Count the lines in the records below that contain the string "chart", matching its case exactly. Reply with the number alone.

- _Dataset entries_
= Beginning of Section =

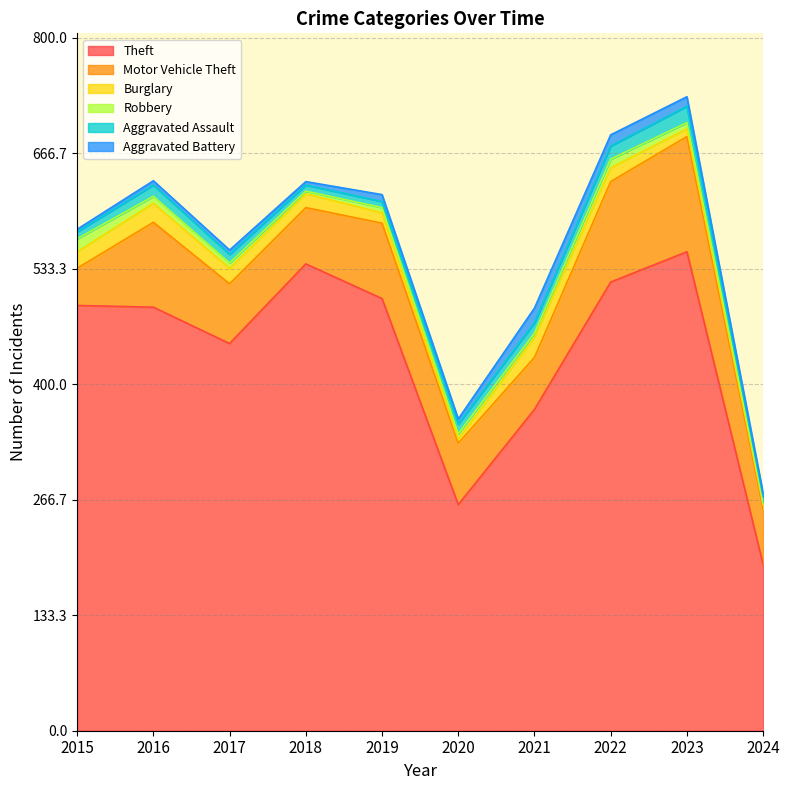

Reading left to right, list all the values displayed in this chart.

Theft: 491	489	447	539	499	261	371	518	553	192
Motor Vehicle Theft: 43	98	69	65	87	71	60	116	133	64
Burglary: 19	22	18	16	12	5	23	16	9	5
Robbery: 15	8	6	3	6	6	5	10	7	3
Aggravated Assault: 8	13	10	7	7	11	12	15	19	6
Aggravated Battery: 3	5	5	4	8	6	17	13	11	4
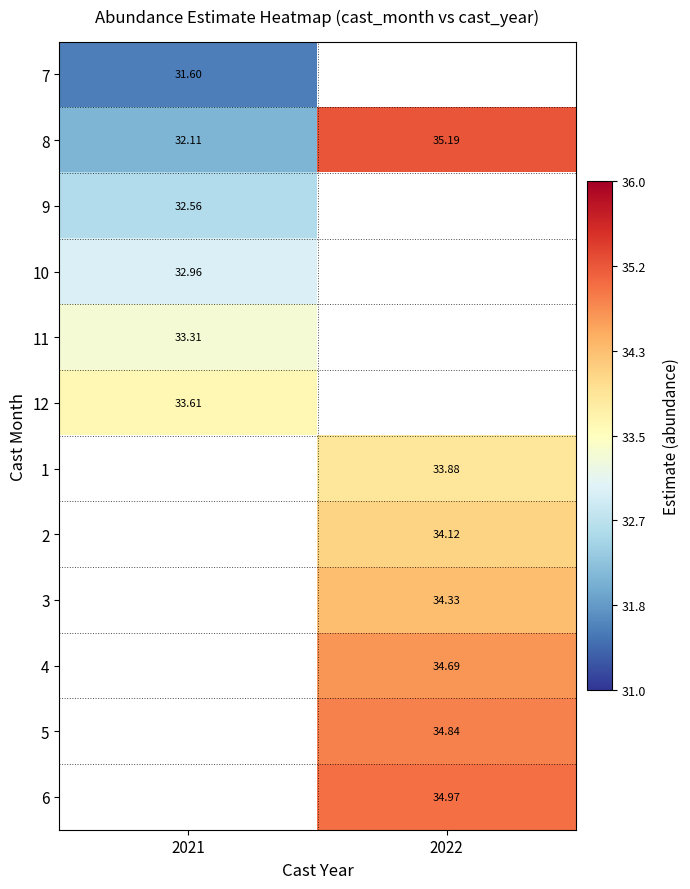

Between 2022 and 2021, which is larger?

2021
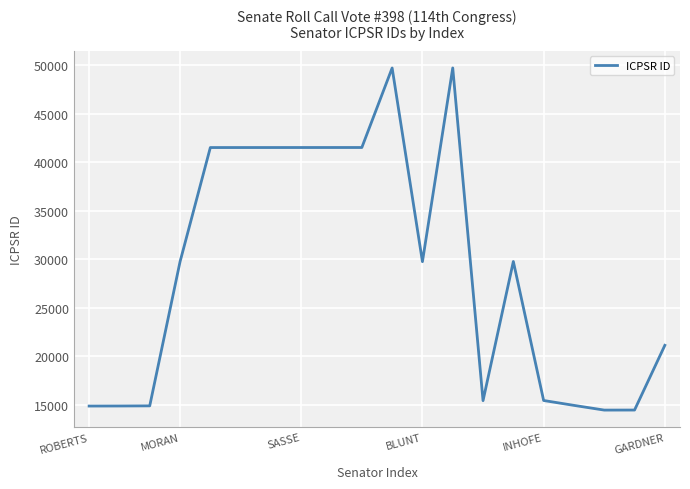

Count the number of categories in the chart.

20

= End of Section =

- _Task answer_
2